Whether you use regular induction or strong induction depends on the statement you want to prove. If you wanted to be safe, you could always use strong induction. It really is *stronger*, so can accomplish everything “weak” induction can. That said, using regular induction is often easier since there is only one place you can use the induction hypothesis. There is also something to be said for *elegance* in proofs. If you can prove a statement using simpler tools, it is nice to do so.

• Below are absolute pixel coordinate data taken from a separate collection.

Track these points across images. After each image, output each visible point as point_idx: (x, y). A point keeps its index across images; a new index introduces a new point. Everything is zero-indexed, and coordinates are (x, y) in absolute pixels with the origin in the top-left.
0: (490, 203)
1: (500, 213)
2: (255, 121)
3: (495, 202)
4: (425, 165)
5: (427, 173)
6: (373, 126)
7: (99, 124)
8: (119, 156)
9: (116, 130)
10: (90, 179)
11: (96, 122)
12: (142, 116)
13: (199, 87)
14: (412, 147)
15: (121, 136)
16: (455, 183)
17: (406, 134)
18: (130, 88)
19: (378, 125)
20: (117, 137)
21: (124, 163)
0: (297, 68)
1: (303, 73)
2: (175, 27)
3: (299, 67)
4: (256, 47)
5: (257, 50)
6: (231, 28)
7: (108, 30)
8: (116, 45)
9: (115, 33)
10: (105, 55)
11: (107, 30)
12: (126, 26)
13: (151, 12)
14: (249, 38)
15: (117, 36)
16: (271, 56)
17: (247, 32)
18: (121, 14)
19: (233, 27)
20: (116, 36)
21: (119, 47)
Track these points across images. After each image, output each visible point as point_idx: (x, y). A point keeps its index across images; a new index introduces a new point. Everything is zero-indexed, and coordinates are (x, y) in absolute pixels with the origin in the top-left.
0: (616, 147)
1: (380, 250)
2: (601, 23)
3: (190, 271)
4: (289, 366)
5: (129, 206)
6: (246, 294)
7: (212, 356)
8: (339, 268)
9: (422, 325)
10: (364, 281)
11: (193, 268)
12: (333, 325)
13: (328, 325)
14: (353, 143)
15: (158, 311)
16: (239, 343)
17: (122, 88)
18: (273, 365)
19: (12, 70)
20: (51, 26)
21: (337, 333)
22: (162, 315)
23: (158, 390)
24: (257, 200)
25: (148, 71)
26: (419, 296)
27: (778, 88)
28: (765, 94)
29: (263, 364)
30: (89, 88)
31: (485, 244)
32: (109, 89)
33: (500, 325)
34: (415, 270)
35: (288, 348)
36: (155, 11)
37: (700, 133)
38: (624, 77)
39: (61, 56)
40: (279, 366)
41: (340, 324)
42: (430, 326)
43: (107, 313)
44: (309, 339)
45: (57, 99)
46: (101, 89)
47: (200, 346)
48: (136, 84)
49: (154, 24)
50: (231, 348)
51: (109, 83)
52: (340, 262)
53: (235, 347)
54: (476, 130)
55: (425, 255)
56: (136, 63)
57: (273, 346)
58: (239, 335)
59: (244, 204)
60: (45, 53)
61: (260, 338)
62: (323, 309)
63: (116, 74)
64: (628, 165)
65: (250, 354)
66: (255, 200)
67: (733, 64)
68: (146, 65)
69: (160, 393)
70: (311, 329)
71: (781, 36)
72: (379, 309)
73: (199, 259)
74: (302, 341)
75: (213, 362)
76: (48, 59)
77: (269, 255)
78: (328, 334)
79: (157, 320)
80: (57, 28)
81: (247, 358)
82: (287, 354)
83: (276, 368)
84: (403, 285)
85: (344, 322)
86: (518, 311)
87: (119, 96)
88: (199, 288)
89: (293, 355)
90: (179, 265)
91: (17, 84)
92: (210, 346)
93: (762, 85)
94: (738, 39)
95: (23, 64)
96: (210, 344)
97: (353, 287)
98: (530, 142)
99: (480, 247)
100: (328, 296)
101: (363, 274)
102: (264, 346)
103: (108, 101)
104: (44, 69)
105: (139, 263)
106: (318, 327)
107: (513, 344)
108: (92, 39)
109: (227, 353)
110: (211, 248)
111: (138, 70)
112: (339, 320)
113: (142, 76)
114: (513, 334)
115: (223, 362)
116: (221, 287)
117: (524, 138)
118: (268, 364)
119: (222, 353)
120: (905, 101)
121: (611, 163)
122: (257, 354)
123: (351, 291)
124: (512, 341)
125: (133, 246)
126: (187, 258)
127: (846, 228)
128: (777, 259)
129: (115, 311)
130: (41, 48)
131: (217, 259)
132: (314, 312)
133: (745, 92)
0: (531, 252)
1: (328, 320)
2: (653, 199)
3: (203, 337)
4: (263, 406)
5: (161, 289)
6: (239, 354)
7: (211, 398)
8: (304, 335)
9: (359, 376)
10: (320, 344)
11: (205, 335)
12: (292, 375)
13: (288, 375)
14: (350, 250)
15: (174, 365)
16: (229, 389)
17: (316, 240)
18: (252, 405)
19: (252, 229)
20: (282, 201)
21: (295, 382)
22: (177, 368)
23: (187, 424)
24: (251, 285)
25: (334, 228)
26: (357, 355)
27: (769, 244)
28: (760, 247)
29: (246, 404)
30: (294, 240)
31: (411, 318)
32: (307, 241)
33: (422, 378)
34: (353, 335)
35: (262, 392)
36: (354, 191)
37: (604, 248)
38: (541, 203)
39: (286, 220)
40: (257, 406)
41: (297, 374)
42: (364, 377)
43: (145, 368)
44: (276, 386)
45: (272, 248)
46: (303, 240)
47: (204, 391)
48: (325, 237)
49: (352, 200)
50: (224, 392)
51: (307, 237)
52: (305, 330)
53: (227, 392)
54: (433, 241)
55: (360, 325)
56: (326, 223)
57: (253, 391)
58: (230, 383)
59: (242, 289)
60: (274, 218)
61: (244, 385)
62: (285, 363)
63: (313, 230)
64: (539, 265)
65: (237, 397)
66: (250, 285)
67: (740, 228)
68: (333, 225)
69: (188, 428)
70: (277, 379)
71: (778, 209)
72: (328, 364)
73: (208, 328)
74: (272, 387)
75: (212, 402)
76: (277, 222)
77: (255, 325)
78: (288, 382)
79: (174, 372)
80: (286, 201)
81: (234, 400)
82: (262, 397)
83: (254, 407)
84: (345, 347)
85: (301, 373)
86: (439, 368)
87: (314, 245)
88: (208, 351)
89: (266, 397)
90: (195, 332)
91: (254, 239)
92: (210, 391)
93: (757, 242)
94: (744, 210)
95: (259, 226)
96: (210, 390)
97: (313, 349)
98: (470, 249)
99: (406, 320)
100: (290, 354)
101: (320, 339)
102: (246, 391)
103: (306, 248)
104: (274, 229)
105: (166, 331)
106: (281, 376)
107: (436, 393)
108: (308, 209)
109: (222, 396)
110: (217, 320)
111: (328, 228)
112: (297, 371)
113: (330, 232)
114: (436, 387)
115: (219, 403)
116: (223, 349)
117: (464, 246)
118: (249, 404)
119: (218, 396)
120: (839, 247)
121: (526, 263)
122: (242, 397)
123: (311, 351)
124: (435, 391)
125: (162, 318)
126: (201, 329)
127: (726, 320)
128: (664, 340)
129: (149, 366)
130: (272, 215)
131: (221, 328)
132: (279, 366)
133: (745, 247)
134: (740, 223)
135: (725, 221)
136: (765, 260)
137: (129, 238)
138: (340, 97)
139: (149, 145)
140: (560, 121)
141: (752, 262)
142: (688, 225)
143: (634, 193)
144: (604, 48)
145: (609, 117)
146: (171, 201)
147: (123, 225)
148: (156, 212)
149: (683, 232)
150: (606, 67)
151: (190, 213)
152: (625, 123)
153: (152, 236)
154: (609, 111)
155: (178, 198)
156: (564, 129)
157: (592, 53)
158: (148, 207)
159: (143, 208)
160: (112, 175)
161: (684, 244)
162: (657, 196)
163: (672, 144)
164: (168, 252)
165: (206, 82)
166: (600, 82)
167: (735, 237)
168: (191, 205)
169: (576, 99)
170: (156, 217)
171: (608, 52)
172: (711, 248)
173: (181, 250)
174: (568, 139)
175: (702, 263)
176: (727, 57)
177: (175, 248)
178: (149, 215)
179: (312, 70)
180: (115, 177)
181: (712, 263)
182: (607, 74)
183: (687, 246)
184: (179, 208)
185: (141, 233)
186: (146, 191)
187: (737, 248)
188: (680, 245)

As a final contrast between the two forms of induction, consider once more the stamp problem. Regular induction worked by showing how to increase postage by one cent (either replacing three 5-cent stamps with two 8-cent stamps, or three 8-cent stamps with five 5-cent stamps). We could give a slightly different proof using strong induction. First, we could show *five* base cases: it is possible to make 28, 29, 30, 31, and 32 cents (we would actually say how each of these is made). Now assume that it is possible to make \(k\) cents of postage for all \(k \lt n\) as long as \(k \ge 28\). As long as \(n > 32\text{,}\) this means in particular we can make \(k = n-5\) cents. Now add a 5-cent stamp to get make \(n\) cents.